▶ _Goal of the exercise_
Count the lines in the material below that contain the string "family", treating uppercase and lowercase letters as distinct. Reply with the number alone.

▶ _Data lines_
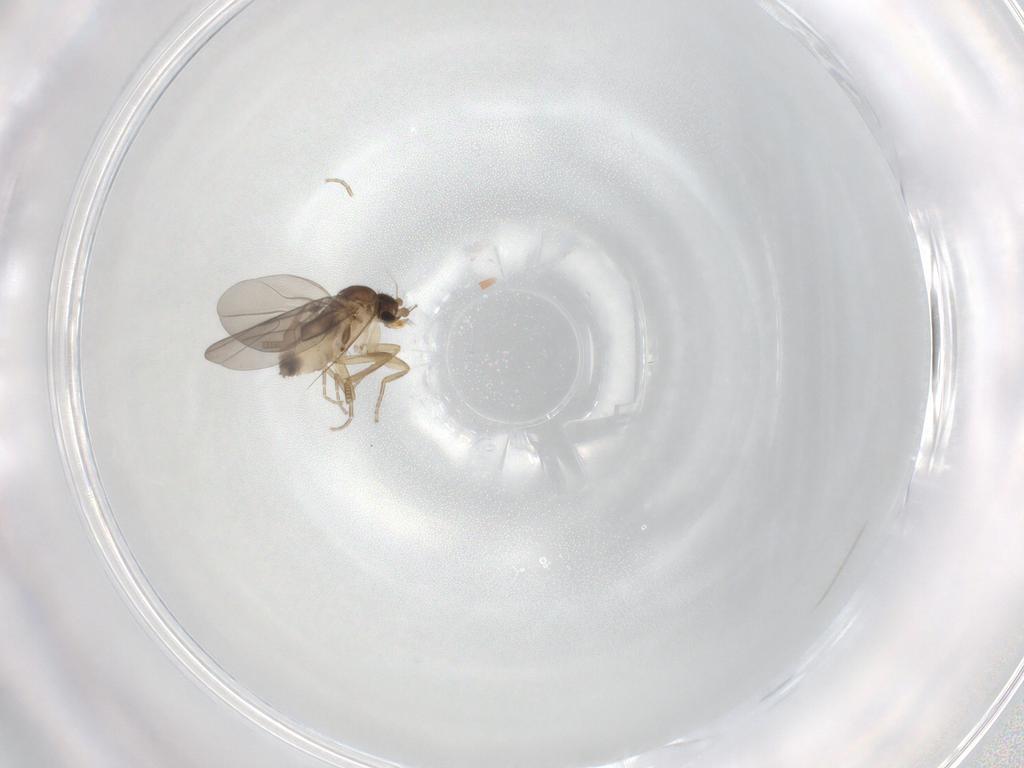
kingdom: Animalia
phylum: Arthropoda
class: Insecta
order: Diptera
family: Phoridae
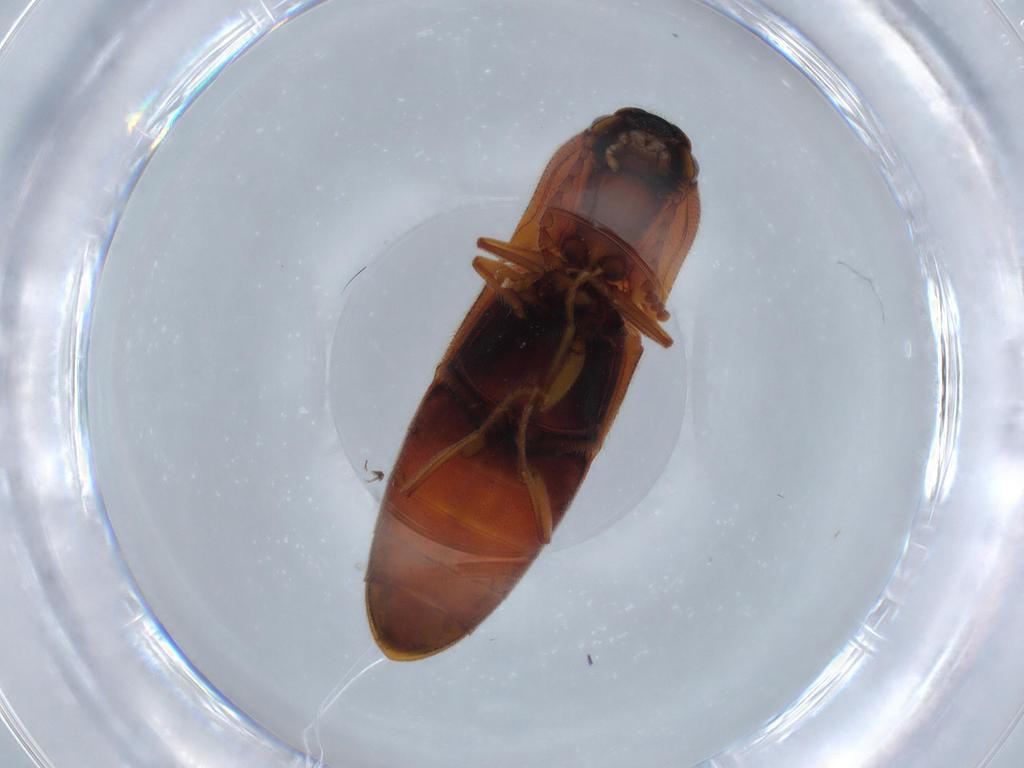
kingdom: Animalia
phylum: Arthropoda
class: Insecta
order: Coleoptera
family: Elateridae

---

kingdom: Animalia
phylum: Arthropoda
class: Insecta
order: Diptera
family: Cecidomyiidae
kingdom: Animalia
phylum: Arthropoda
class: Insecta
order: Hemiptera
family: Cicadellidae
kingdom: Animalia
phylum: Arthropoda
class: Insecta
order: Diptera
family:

▶ _Answer to the exercise_
5